Responsible AI.
Last updated 29 June 2026
We built the whole company on one premise: AI is only useful if you can trust what it does. These are the principles we hold ourselves to.
Don’t trust one model
A single model fails quietly and confidently. A wrong answer looks exactly like a right one. So on anything that matters, our agents are built not to trust one. That means checking a decision against ground truth, real verifiable facts rather than the loudest answer or a popular vote, and putting the highest-stakes work past a second model drawn from a different failure family that must produce a concrete reason to block it before it ships. One model’s blind spot is the other’s easy catch. Extending that cross-family check to every routed decision is the layer still being widened (◷).
The smallest sufficient model
Routing selects the smallest model family that survives verification for a task, and escalates only when a critic produces a concrete refutation. Scale is the last resort, not the first.
In practice this is a cascade: a lighter model attempts the work first, and its result is checked against executable ground truth, a check that is cheap because the machine, not another model, produces the verdict. Only a concrete failure escalates the task to a heavier model. The heavy model is the exception the light one earns, not the default.
We publish no energy figures because we do not measure energy yet. The claim we can stand behind is architectural: verification lets smaller models do work that would otherwise default to larger ones.
A human owns the consequences
Where an agent’s action has real-world consequences, a person signs off before it happens. Our one live agent works this way today, and it’s the standard every agent we build has to meet.
We mark what’s real
We separate what is running (✅) from what is planned (◷), everywhere on this site. We don’t publish capabilities we don’t have, and we don’t dress up benchmarks or invent numbers.
We measure ourselves honestly
We hold ourselves to keeping score of our own hits and misses against real outcomes, and we’d rather show what didn’t work than hide it. That record is what makes the systems better over time.

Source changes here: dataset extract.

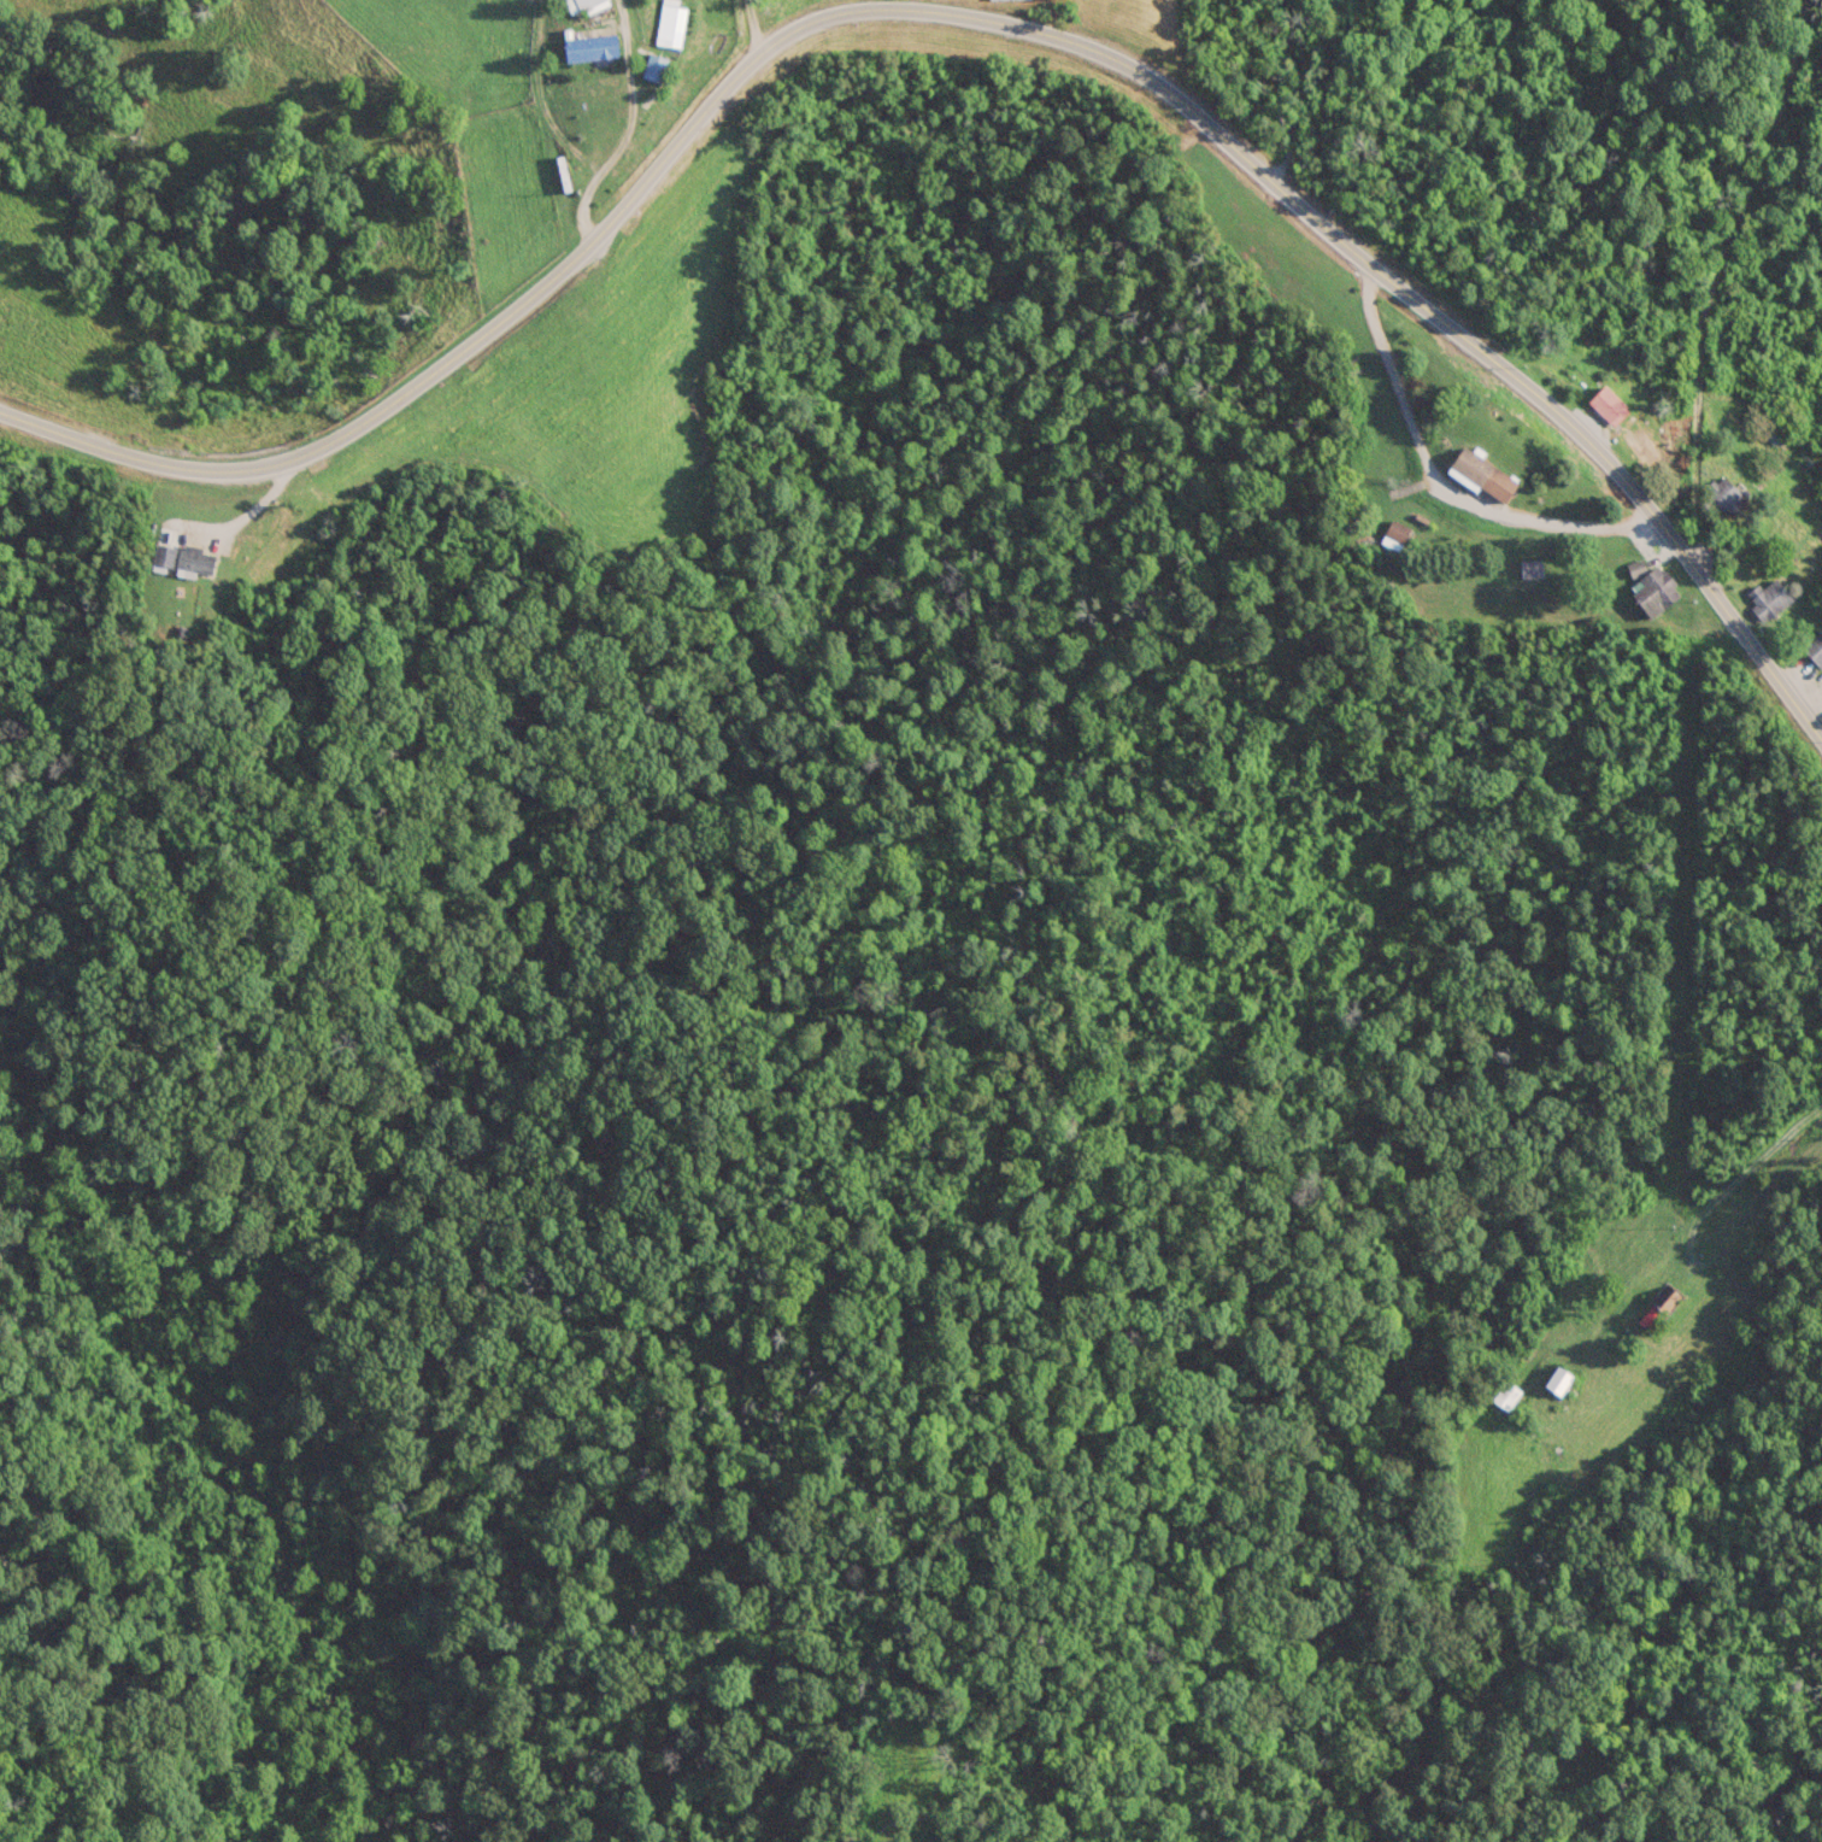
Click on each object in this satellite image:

What went wrong, and what changed: the errata →
Open about the thinking, private about the build
We publish our reasoning: the ideas, and the failure modes we design around. We keep the specific implementation private. That’s to protect what we’ve built, not to avoid scrutiny: we welcome technical and financial diligence, and we go deeper in private with serious partners.
An honest limit
These are young systems. They make mistakes, and the architecture exists precisely because they do. We’re not claiming the problem is solved; we’re claiming we’re careful about it, and honest when we fall short.